22 de janeiro de 2023.

Meu mestre Freud,

Nesta carta, vou falar um pouco de um grande discípulo seu, que renovou a psicanálise, mantendo-se fiel a você. É um francês e se chama Jacques Lacan. Há quem o conhece e afirma que há vários Lacans: o da Linguística (Saussure) e o da Antropologia (Lévi-Strauss), o da Lógica e Matemática, sem mencionar a sua ligação com a filosofia de Hegel (via A. Kojève) e a literatura. Há quem defende que só há um. Não vou aqui, porém, entrar nesse debate acerca da unidade do pensamento do autor dos Seminários. Neste pequeno espaço, que é a nossa carta, vou comentar superficialmente alguns aspectos de seu pensamento psicanalítico. Para isso, vou me servir de um conto japonês: Num Bosque de Bambu, de Akutagawa. Não vou resumir a sua história. Antes de continuar a leitura desta carta, é necessário que você leia o conto.

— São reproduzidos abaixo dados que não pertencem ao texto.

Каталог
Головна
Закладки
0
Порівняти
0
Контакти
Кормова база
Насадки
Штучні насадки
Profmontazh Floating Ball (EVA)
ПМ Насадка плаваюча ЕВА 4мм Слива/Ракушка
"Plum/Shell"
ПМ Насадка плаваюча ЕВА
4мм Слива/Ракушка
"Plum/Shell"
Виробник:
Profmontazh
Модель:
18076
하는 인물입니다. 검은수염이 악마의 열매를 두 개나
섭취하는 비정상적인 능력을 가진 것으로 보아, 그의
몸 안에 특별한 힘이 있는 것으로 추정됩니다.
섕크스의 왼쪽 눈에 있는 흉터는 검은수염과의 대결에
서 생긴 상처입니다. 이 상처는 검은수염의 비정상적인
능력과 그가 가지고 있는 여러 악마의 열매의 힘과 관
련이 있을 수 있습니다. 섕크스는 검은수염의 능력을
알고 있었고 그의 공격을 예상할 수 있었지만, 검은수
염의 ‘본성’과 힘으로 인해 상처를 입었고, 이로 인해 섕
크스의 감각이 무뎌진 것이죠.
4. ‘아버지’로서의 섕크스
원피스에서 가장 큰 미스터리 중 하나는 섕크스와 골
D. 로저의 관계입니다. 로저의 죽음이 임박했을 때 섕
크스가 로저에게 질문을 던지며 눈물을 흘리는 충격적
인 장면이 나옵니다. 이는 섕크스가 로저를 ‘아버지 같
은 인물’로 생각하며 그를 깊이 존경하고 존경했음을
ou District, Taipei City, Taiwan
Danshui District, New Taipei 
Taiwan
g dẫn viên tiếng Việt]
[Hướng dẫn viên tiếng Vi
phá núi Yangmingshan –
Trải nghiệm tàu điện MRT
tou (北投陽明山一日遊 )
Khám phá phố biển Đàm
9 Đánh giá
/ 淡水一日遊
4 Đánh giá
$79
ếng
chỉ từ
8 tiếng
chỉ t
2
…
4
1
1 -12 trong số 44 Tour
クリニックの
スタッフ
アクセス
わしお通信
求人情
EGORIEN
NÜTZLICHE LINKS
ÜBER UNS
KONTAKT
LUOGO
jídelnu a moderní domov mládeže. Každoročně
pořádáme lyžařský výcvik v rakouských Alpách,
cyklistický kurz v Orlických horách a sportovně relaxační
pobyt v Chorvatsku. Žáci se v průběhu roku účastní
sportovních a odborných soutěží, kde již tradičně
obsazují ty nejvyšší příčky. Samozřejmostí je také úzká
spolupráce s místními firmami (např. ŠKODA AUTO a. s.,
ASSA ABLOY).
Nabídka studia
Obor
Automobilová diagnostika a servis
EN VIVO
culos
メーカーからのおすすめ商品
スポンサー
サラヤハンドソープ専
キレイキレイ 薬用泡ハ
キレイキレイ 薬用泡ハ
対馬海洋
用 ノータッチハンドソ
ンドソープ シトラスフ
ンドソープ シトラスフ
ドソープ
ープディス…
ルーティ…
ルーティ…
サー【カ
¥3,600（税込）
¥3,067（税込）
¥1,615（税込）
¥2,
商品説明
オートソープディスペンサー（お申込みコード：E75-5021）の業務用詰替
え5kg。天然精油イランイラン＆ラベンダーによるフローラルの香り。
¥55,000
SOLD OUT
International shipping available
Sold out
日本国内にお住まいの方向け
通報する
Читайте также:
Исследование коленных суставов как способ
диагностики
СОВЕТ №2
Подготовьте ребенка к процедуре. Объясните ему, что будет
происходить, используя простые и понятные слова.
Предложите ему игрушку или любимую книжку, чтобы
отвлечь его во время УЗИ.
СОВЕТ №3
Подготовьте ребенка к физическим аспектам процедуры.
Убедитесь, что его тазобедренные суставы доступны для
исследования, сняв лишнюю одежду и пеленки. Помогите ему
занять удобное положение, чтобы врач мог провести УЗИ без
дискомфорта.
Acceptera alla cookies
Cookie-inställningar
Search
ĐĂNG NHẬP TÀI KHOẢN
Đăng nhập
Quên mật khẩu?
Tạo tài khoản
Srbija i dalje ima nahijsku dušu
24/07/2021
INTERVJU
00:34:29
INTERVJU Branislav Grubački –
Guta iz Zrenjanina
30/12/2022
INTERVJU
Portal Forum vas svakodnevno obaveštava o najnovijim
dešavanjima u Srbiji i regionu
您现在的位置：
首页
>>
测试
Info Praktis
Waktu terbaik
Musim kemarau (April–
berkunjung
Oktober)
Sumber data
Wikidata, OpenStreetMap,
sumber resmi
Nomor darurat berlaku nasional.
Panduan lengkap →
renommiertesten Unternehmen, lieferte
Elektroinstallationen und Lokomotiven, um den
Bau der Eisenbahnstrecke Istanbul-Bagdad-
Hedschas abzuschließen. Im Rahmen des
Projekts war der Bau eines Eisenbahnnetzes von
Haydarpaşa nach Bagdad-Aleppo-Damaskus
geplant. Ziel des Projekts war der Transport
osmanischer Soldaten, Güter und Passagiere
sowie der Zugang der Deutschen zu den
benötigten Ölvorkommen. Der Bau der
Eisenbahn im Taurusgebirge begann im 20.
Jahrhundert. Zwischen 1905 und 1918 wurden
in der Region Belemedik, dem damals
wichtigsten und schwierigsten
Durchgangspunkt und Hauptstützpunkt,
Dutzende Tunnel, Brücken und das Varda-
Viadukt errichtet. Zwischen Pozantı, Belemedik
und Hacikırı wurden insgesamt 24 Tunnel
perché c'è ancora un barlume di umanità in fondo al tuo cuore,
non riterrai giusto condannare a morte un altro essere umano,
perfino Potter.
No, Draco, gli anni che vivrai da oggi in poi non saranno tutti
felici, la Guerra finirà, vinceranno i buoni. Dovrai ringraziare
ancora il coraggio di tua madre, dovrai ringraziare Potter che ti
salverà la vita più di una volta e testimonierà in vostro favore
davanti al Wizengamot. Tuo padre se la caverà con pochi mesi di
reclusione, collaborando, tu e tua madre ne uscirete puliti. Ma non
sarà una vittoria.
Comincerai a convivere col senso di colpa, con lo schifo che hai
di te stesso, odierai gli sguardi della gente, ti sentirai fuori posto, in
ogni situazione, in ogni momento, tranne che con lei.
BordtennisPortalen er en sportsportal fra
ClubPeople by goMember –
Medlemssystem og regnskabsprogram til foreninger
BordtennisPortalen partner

Você pode encontrá-lo na internet, por exemplo em https://static.fnac-static.com/multimedia/PT/pdf/9789896232788.pdf.

Há um pensamento de Lacan que me chamou muito a minha atenção e se encontra em uma de suas obras, Escritos (um dos poucos textos escritos, pois ele não era muito de escrever): “(...) a lei e o desejo recalcado são uma única e mesma coisa. O que é justamente o que Freud descobriu”. O sentido de lei deve ser tomado no sentido que Lacan pediu emprestado de Lévi-Strauss. Portanto, não é no sentido jurídico, mas antropológico. Sobre o desejo, este é desejo de transgredir. Para que haja essa transgressão, é preciso que exista proibição. Logo, como afirma Lacan, sem a lei, não há desejo. É a partir de Hegel, através dos comentários de Alexandre Kojève, que Lacan pensa o desejo. Mas não vamos aqui falar de antropologia estrutural ou filosofia hegeliana. Vamos ao nosso conto (lembre-se: você deve lê-lo).

Num lugar de difícil acesso (bosque de bambu), encontramos o que não podemos saber. Se o bambu simboliza a resistência, há uma história do sujeito que resiste a sair daquele bosque e só temos acesso a ela através da fala, do simbólico. A fonte da palavra está ali, naquele bosque; naquele corpo “esquecido” no bosque de bambu há um saber desconhecido, ou seja, um saber que o sujeito desconhece que o possui. Por meio da fala das testemunhas, vamos tendo acesso a esse saber.

A lei determina: não se deve observar os “detalhes” da mulher. O que o homem em geral faz senão recalcar esse desejo? Homens e mulheres desejam aquilo que fogem dos seus olhares ou o que é proibido (no caso de um dos personagens do conto, o desejo de ver aquele rosto da mulher escondido por um lenço)

No conto, encontramos a figura do neurótico. A pessoa aceita em submeter-se à lei e acredita estar em harmonia com ela. Ela tem dificuldade de assumir concretamente que o desejo é possível, ao contrário do que ela pensa.

Encontramos também a figura do perverso. Isso é nítido em um dos personagens. Embora aceite a lei, ele se dá ao direito de cessar a sua obrigatoriedade do jeito que lhe aprouver. Sempre a desafiar e distorcer o sentido da lei, torna-se um fora-da-lei.

Não podemos deixar de mencionar a figura do obsessivo. Em um dos personagens percebemos o dilema: ser aquela “boa mulher”, subserviente à lei, ou não? Ela também se questiona: “Por que continuo a existir? Tentei deixar de existir, mas continuo a existir”. Ela tem dificuldade de perceber que, ao perseguir o seu desejo, terá que enfrentar de algum modo a lei. É forte o seu medo de ser punida por sua transgressão.

Certamente, há várias partes do conto no qual são ricas as interpretações psicanalíticas daquele que sempre insistiu que devemos retornar a você.

Lacan é para mim um guia que ilumina o meu caminho de contínuo retorno a você.